Iranian President Ebrahim Raisi said on Saturday his country was not seeking to develop nuclear weapons despite assertions from the International Atomic Energy Agency (IAEA) that it was close to acquiring enough material to develop a bomb.
“Iran is not planning on acquiring nuclear weapons because Supreme Leader Ali Khamenei had issued a fatwa against them,” said Raisi according to the Arab World Press.
IAEA chief Rafael Grossi had recently stated that Iran was weeks rather than months away from obtaining enough enriched uranium to develop a nuclear bomb.
“This does not mean that Iran possesses or will possess a nuclear weapon in that period of time,” he added in a report earlier this week.
Raisi, meanwhile, claimed that Tehran’s “nuclear ideology” does not at all include the development of nuclear arms.
He stressed that Iran was seeking to use nuclear technology for peaceful means.
He called for lifting the sanctions imposed on his country, declaring that they will not yield their desired results.
Vienna has hosted numerous rounds of talks between Iran and western powers with the aim of reviving Tehran’s 2015 nuclear agreement that the United States withdrew from in 2018.

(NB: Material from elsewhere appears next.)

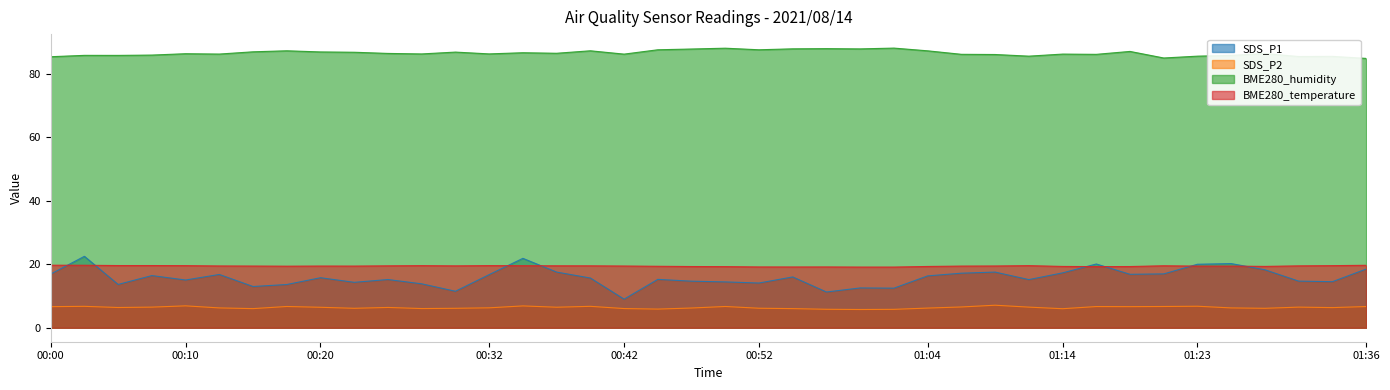

True or false: SDS_P1 and BME280_temperature cross at least once.

True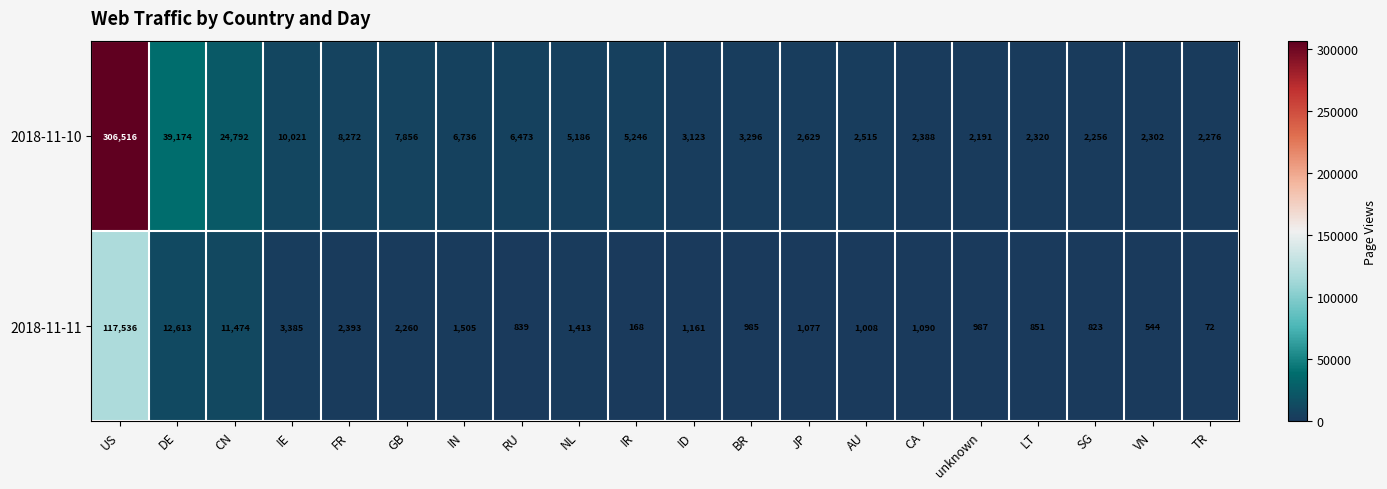

Read the 2018-11-11 value at GB.

2260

An informed source denied claims that Iran was pursuing direct negotiations with the US to restore the deal, reported Iran’s IRNA news agency last week.

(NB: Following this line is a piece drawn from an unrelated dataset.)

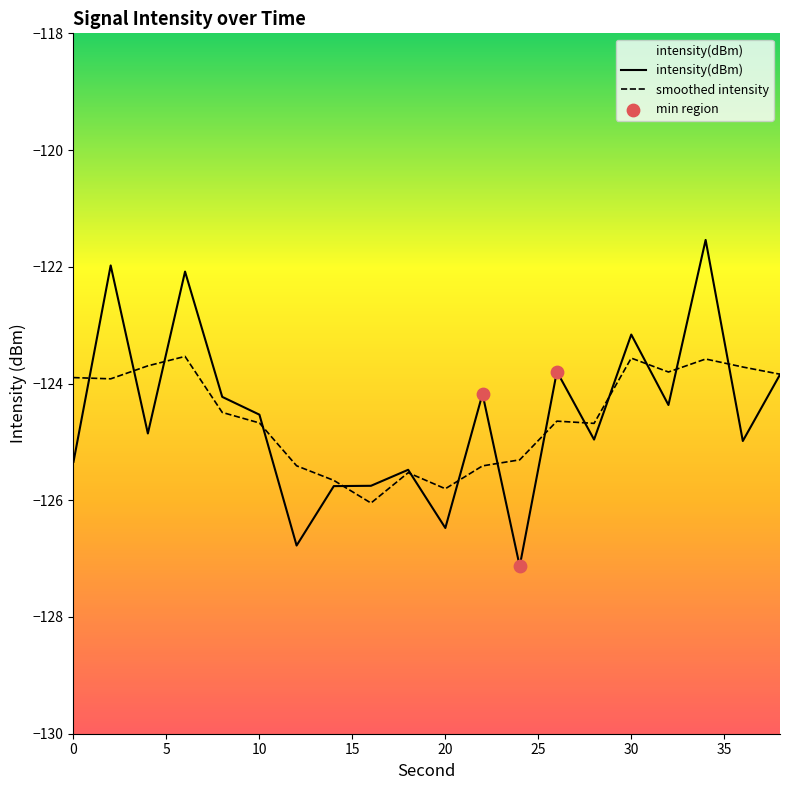

Which has a higher value, 22 or 36?

22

It said Tehran and Washington were still exchanging messages “within specific frameworks” and that top Iranian negotiator Ali Bagheri Kani was following up on the negotiations.
Iran is enriching uranium to up to 60%, close to the roughly 90% that is weapons grade, at its Pilot Fuel Enrichment Plant (PFEP) in its sprawling Natanz complex and at its Fordow Fuel Enrichment Plant (FFEP), which is dug into a mountain.